The non-small-cell lung cancer (NSCLC) and prostate cancer drug markets are already crowded with generics and novel branded agents jockeying for position in the sequence of treatment, but developers continue to pursue new products that could meet unmet needs in these two common, life-threatening cancers. In both indications, generic versions are available for traditional mainstay therapies: platinum-based chemotherapy agents such as carboplatin and cytotoxics such as paclitaxel in NSCLC, and hormonal drugs such as leuprolide and cytotoxics such as docetaxel in prostate cancer. However, an array of new drugs have been approved since 2010, and oncologists have quickly adopted several of them, including the alternative cytotoxic Eli Lilly’s Alimta (pemetrexed) in NSCLC and the novel hormonal drug Johnson & Johnson’s Zytiga (abiraterone) in prostate cancer. New compounds that target specific molecular pathways also hold promise for the treatment of niche populations with particular genetic traits in lung cancer. That said, the use of novel, premium-priced therapies is under growing pressure from payers and provider groups whose compensation is increasingly tied to compliance with cost-control measures. At the same time, drug development costs may rise with the need for multiple clinical trials to demonstrate competitive value in each patient subgroup. Meanwhile, patent expirations are triggering sudden revenue drops as payer cost-control programs push generic prescribing.
Key products in the oncology market include the following:
- Eli Lilly’s Alimta (pemetrexed), an alternative cytotoxic drug that was approved in 2008 for the treatment of non-squamous-cell NSCLC in combination with a platinum agent and in 2009 was approved as a maintenance monotherapy in second-line treatment.
- Pfizer’s Xalkori (crizotinib), which targets an ALK gene translocation and was approved in 2011 as a monotherapy in all treatment lines for patients with non-squamous-cell NSCLC who test positive for the ALK variation.
- Johnson & Johnson’s novel hormonal agent Zytiga (abiraterone), an orally administered, irreversible CYP17 inhibitor approved in 2011, in combination with prednisone, for docetaxel-pretreated metastatic castrate-resistant prostate cancer.
- Astellas’s novel hormonal agent Xtandi (enzalutamide), an androgen receptor signaling inhibitor approved in 2012 for the treatment of docetaxel-pretreated metastatic castrate-resistant prostate cancer.
In this report, we explore the use, reception, and pathway status of these key current and recently approved cancer therapies across multiple cancer populations in a survey of 101 oncologists and 41 managed care organization (MCO) pharmacy and medical directors. We also gauge payer and physician outlook toward two late-stage emerging therapies: Boehringer Ingelheim’s Giltotrif (afatinib) and Algeta/Bayer HealthCare’s Xofigo (radium-223). By exploring the attitudes and expectations of prescribers and payers toward current, recently approved, and emerging cancer therapies, stakeholders can gain an understanding of the treatment paradigm and the changing reimbursement climate for oncology.

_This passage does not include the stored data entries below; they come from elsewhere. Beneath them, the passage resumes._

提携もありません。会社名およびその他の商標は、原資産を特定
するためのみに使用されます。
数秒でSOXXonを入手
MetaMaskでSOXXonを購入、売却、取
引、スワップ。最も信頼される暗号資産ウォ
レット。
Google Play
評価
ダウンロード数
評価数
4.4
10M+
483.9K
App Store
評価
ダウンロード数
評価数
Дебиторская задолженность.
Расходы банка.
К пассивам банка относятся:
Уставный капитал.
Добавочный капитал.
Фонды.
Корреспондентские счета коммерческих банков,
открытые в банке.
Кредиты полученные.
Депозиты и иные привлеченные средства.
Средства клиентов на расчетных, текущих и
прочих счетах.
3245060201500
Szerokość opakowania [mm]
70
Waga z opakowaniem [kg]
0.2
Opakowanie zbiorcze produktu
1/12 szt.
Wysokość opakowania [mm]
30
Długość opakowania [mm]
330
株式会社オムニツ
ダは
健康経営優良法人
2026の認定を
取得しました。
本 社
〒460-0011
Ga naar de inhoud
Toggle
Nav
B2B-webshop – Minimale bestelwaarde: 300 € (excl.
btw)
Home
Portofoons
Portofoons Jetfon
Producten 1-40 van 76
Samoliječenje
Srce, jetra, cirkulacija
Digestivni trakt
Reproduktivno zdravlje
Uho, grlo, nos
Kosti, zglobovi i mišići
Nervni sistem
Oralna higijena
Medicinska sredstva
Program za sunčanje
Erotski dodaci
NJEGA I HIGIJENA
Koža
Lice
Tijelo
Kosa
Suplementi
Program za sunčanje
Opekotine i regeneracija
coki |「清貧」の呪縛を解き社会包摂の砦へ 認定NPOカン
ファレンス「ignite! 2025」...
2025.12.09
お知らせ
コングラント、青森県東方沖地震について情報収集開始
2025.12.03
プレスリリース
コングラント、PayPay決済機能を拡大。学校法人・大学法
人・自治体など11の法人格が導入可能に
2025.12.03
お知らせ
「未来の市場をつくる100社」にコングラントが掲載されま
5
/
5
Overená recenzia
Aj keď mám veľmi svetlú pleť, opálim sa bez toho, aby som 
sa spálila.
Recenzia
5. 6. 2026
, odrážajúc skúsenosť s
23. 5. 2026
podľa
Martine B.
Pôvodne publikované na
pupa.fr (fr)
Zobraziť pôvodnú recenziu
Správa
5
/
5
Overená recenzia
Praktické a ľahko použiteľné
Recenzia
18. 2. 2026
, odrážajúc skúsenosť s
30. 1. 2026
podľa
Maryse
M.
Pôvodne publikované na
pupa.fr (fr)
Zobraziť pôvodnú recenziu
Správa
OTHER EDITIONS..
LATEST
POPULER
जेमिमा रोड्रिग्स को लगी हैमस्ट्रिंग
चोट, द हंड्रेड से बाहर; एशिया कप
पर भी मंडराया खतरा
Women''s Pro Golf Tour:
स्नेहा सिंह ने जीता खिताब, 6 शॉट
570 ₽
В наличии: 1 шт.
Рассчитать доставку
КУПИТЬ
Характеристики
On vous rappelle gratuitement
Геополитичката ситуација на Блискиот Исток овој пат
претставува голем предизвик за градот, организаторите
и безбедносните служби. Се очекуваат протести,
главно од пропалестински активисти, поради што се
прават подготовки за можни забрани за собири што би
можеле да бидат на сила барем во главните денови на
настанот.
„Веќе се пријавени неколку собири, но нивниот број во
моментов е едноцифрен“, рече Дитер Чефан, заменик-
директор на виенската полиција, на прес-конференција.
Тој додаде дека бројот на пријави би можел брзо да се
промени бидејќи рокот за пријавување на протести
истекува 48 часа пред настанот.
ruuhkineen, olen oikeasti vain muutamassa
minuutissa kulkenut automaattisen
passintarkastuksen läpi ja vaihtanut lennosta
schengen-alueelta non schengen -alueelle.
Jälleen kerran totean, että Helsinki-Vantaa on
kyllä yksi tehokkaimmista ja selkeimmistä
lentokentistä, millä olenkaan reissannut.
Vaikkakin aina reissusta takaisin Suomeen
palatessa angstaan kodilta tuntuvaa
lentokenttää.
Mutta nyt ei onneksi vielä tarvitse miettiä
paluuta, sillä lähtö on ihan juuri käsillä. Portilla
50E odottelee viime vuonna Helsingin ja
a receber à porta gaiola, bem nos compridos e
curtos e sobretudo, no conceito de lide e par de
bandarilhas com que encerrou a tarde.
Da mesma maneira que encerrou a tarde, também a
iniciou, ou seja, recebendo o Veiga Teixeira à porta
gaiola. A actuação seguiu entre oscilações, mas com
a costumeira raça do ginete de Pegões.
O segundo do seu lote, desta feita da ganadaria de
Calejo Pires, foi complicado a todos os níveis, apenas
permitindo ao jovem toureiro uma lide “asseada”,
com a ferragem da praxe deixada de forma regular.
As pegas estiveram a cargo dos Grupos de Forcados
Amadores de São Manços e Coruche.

Each of these strategies – clinical pathways, ACO contracting, and the use of bundled payments – stand to benefit or hamper specific oncology brands. A previous report studying the role of clinical pathways and ACOs in breast and colorectal cancer pointed to sharp changes in market access parameters for many therapies, and similar issues are likely to emerge from this focus on NSCLC and prostate cancer.
Markets covered: United States.
Primary research: 101 oncologists, 41 MCO pharmacy/medical directors.
Epidemiology: Nonsquamous small-cell lung cancer, squamous small cell lung cancer, biochemical recurrent (hormone sensitive) prostate cancer, non-metastatic castrate-resistant prostate cancer, and metastatic castrate-resistant prostate cancer.
Population segments: Our data and analyses are segmented by the following cancer populations: populations within NSCLC (NSQ stage IV and SQ Stage IV) biochemical recurrent (hormone sensitive) prostate cancer, non-metastatic castrate-resistant prostate cancer, and metastatic castrate-resistant prostate cancer.